● **Document passage**
⁂
DESCRIPTION OF THE PREFERRED EMBODIMENTS
[0027] The present invention is directed toward a system and method
for providing an audio bypass feature for various headset
applications that allow outside sounds or other background audio
information to pass through the headset to the user's ears. In one
embodiment, this audio bypass feature is enabled selectively by the
user, but in other embodiments, user intervention is not utilized.
The present invention is described herein in terms of an example
application in a set of noise-canceling audio headphones. As will
become apparent to one of ordinary skill in the art after reading
this description, the present invention can be implemented in other
headset applications where it may be useful or desirable for a user
to allow outside audio information such as, for example, a
conversation to pass through the headset so this information can be
heard by the user.
⁂
● **Data extract**
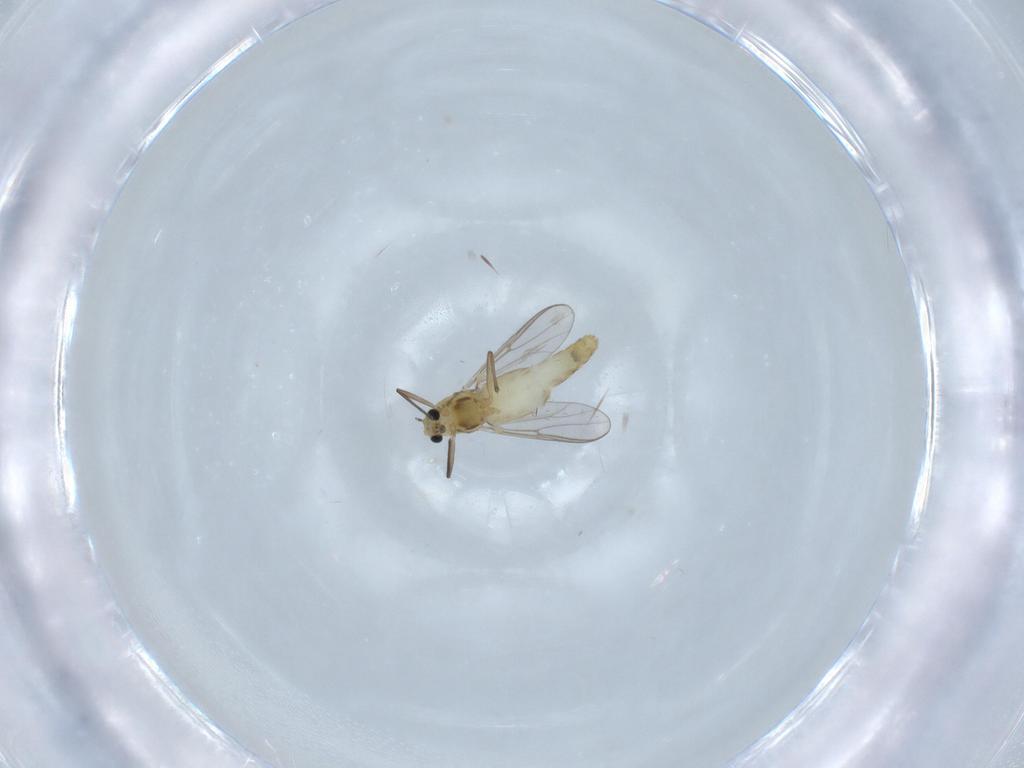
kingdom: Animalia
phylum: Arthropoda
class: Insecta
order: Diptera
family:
⁂
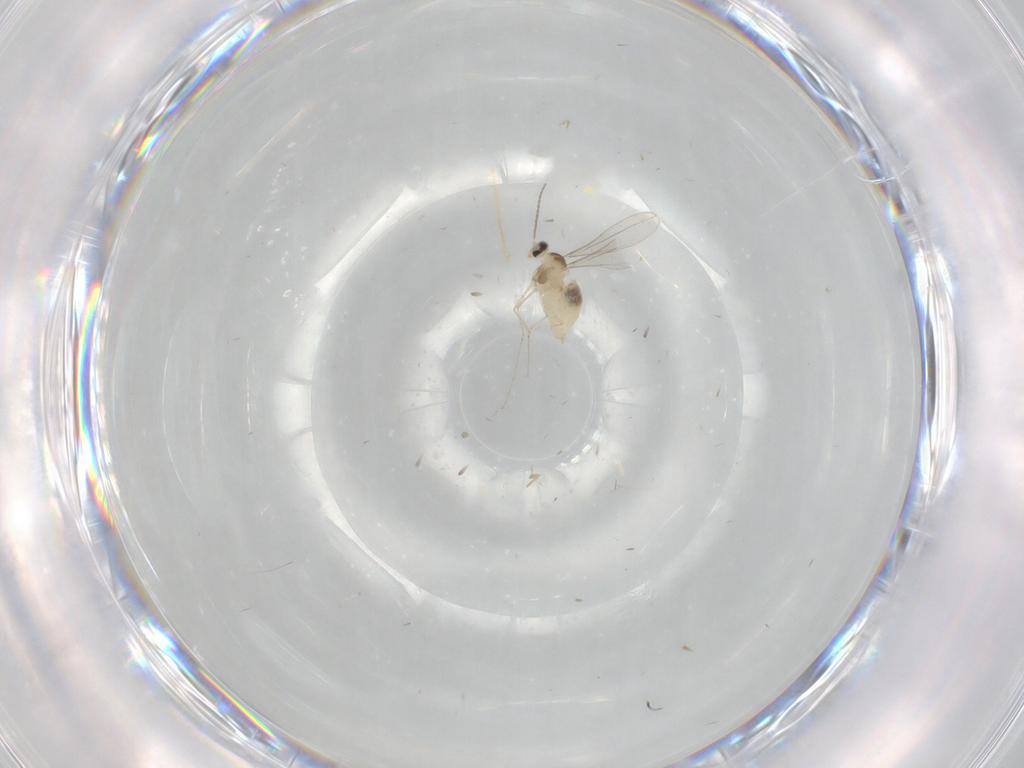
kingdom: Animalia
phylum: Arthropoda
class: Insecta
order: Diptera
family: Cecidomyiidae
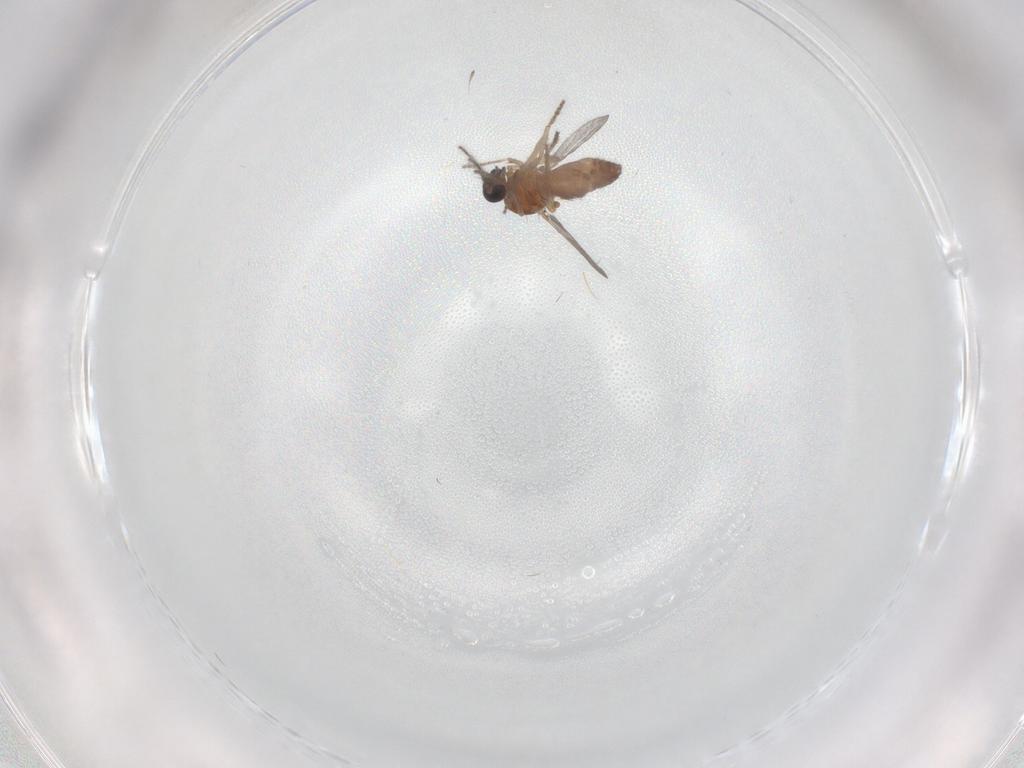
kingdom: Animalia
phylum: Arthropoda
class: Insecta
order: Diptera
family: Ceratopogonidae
⁂
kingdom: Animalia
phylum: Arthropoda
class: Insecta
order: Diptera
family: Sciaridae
⁂
● **Your objective**
In the patent passage on the headset audio bypass feature, find each place where the phrase "the present invention" appears, and list the words that immediately follow it, up to and including the main verb.

● **Solution to this problem**
- is directed
- is described
- can be implemented